Perhaps it is simply that spring is somewhat shocking after the dead contrast of winter. It comes suddenly and almost scandalously, proclaiming the definitive end of a season that once seemed to have the final word. No matter how accustomed to the dead of winter we may have become, the vigor of spring will not be stopped, and we just might not feel ready for the metaphor. When all has seemed dead or dormant for so long, the possibility of new life is almost too much of a promise to let in—like beams of sunlight unleashed on exhausted eyelids. When one’s spirit feels lifeless within them, the budding hope of a suddenly resurrected forest proclaims a story we may not be ready to hear.
This is one reason why I am grateful as a Christian for the season of Lent. The time leading up to the promise of Easter and the hope of resurrection is something like the early signs of spring. Indications of new life spring forth all around us, each with the shocking call that we must prepare ourselves for what is coming, reflect on the place of hope via the road of suffering, and face the forces and temptations that come at us along the way. It is not always easy to prepare one’s heart for the Cross of Christ, but the changing of seasons is upon us, and in it God beckons us forward. Henri Nouwen describes the tension eloquently: “The season of Lent, during which winter and spring struggle with each other for dominance, helps us in a special way to cry out for God’s mercy.”(1) For forty contemplative days, the season of Lent calls us to the wakeful awareness that we are human, we are dust, and we are falling short, but that there is a story reaching beyond our lifetimes, beyond our deaths, and our shortcomings, speaking new life where death stings and tears flow.
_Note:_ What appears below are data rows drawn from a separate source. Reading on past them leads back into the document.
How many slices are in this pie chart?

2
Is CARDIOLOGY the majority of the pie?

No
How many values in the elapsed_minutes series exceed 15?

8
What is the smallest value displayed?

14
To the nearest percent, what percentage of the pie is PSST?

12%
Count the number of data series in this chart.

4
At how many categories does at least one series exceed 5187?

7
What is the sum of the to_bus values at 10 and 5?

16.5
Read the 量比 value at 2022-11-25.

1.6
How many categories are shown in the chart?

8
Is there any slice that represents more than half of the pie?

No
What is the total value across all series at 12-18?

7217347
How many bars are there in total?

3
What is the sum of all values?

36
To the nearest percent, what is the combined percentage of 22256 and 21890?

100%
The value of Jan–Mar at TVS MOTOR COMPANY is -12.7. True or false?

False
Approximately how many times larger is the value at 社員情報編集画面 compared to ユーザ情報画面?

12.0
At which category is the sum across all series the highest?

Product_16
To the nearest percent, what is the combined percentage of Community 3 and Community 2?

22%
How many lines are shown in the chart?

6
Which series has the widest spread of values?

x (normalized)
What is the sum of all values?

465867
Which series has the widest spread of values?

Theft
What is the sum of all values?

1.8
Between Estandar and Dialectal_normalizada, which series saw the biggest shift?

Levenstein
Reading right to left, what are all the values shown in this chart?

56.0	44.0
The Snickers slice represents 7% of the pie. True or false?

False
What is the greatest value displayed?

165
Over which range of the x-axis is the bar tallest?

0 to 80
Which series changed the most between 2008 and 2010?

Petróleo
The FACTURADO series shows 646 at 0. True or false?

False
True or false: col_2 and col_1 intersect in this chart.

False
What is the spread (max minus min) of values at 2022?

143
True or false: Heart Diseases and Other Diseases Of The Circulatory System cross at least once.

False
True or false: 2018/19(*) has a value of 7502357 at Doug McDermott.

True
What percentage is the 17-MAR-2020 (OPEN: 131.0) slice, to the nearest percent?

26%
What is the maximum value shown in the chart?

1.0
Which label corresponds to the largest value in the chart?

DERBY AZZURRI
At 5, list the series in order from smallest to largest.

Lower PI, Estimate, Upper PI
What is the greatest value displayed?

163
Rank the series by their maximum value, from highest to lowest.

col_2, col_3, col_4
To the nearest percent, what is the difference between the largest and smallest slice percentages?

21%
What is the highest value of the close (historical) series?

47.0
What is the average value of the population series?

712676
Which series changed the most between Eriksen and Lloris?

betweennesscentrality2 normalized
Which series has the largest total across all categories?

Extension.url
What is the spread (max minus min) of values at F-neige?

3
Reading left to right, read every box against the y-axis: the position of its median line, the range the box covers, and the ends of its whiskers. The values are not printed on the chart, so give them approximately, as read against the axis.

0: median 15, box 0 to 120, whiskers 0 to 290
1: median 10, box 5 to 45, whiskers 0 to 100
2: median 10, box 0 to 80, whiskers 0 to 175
On the scene of a people who had lived with God’s silence for 400 years, Jesus suddenly and scandalously appeared like a crocus in still-thawing ground. There had not been a word from God since the prophet Malachi. The heavens were cold and silent, and hope remained dormant within time’s wintry grasp. But beneath the frozen ground of apathy, sin, and death, the Spirit of God was stirring. Spring was on its way. Lent reminds me to stay awake to the knowledge that this hope is still so: “Let us acknowledge the LORD; let us press on to acknowledge him. As surely as the sun rises, he will appear; he will come to us like the winter rains, like the spring rains that water the earth” (Hosea 6:3). If God is the maker of all creation then every season has a purpose, and today we are waiting for spring.
Of course, the journey to the Cross may take the believer through bleak and despairing seasons that make sanctification seem an unending winter. But we are being drawn to the very Cross that held the harbinger of spring and the hope of resurrection. As surely as the sun rises he will appear—again.
Jill Carattini is managing editor of A Slice of Infinity at Ravi Zacharias International Ministries in Atlanta, Georgia.
(1) Henri Nouwen, A Cry for Mercy: Prayers from the Genesee (New York: Doubleday, 2002), 43.